YOUR OBJECTIVE - Please swap "dist" for "distance" throughout the material below and reproduce the lines with nothing else altered. Omit the pictures.

--- START ---

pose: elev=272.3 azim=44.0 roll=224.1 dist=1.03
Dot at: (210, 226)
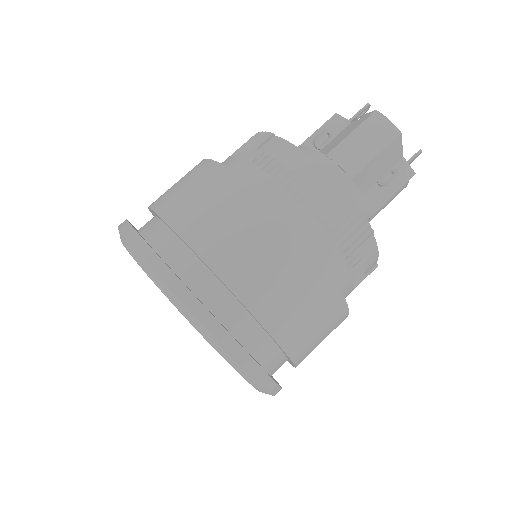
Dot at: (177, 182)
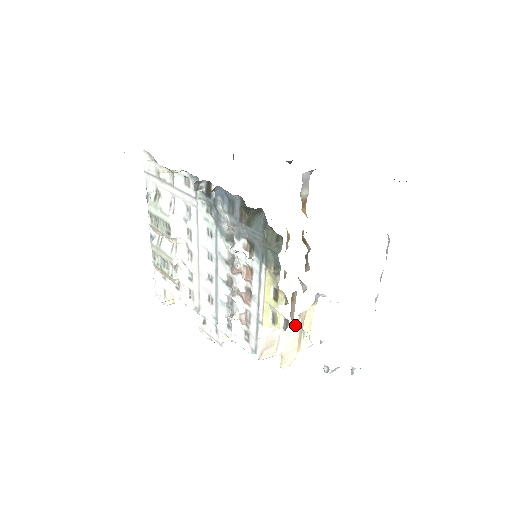
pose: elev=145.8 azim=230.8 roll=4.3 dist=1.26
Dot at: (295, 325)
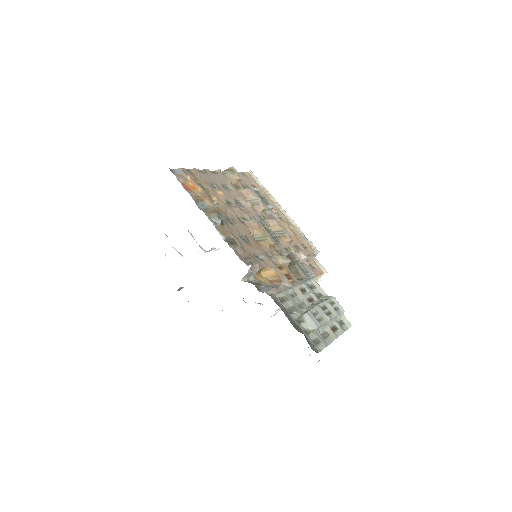
Dot at: occluded
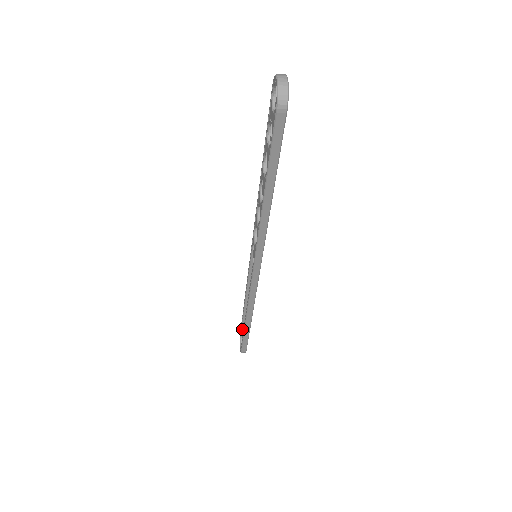
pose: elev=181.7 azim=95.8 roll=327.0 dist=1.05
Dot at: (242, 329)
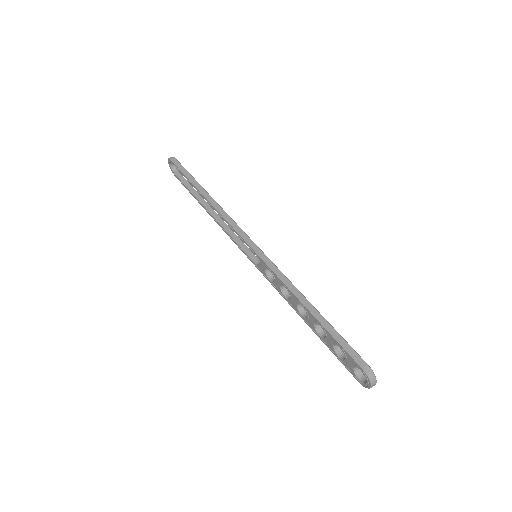
Dot at: (179, 171)
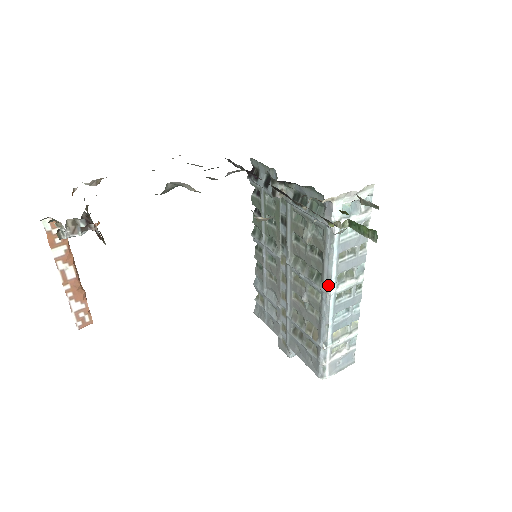
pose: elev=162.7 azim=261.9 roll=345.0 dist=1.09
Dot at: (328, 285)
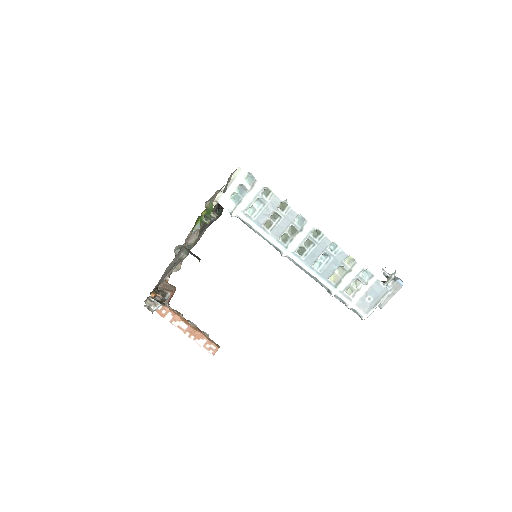
Dot at: (279, 251)
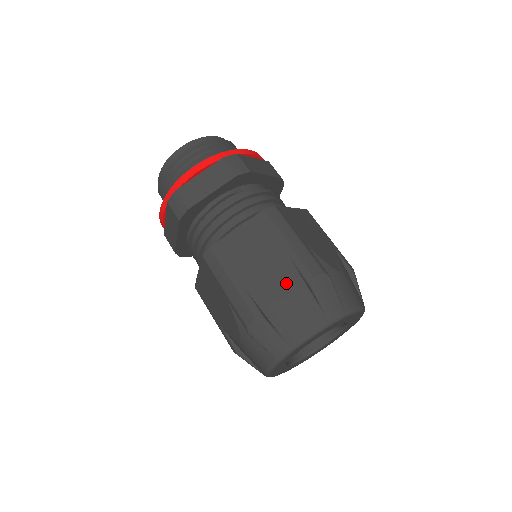
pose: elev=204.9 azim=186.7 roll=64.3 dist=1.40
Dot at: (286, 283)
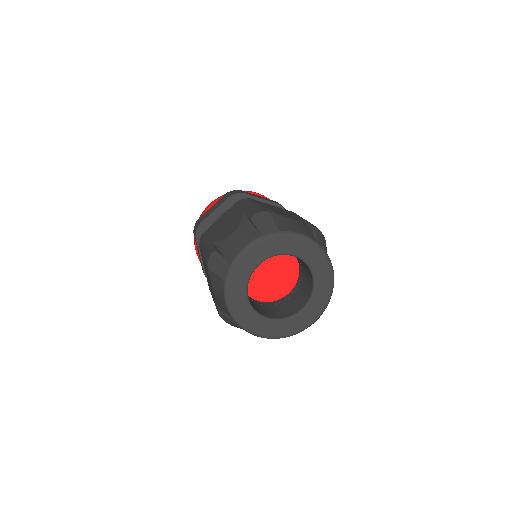
Dot at: (296, 219)
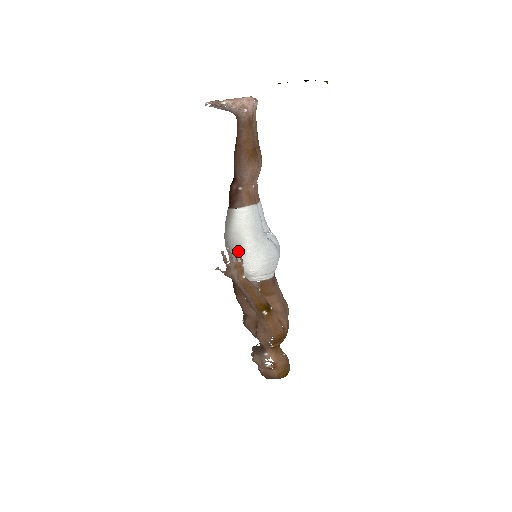
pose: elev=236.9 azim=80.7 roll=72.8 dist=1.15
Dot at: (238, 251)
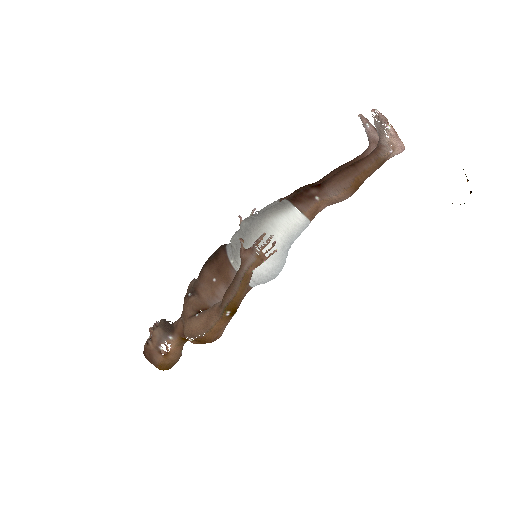
Dot at: occluded
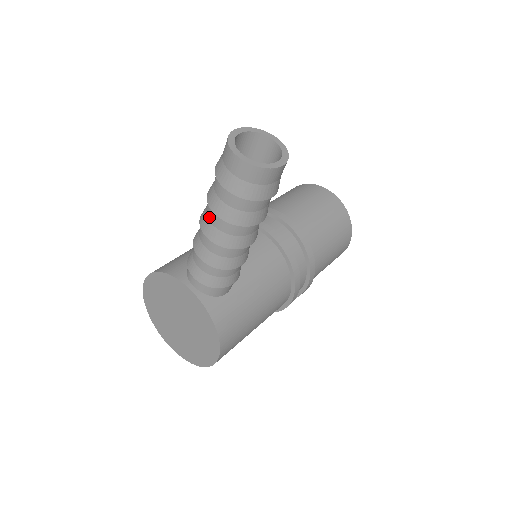
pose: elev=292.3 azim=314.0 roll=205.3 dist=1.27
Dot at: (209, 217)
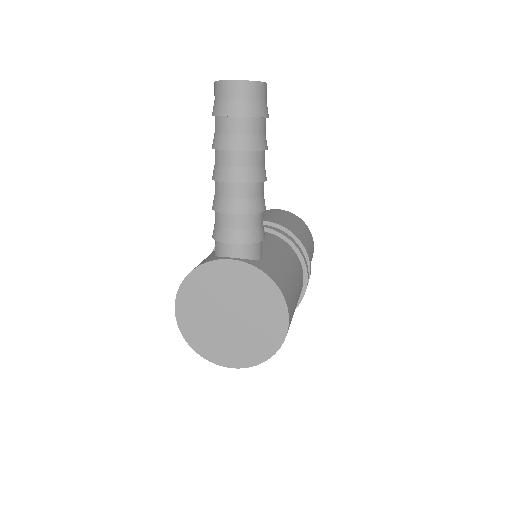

--- END ---

ANSWER FOR THE TASK -
pose: elev=272.3 azim=44.0 roll=224.1 distance=1.03
Dot at: (210, 226)
Dot at: (177, 182)
pose: elev=145.8 azim=230.8 roll=4.3 distance=1.26
Dot at: (295, 325)
Dot at: occluded
pose: elev=181.7 azim=95.8 roll=327.0 distance=1.05
Dot at: (242, 329)
Dot at: (179, 171)
pose: elev=162.7 azim=261.9 roll=345.0 distance=1.09
Dot at: (328, 285)
Dot at: (279, 251)
pose: elev=204.9 azim=186.7 roll=64.3 distance=1.40
Dot at: (286, 283)
Dot at: (296, 219)
pose: elev=236.9 azim=80.7 roll=72.8 distance=1.15
Dot at: (238, 251)
Dot at: occluded
pose: elev=292.3 azim=314.0 roll=205.3 distance=1.27
Dot at: (209, 217)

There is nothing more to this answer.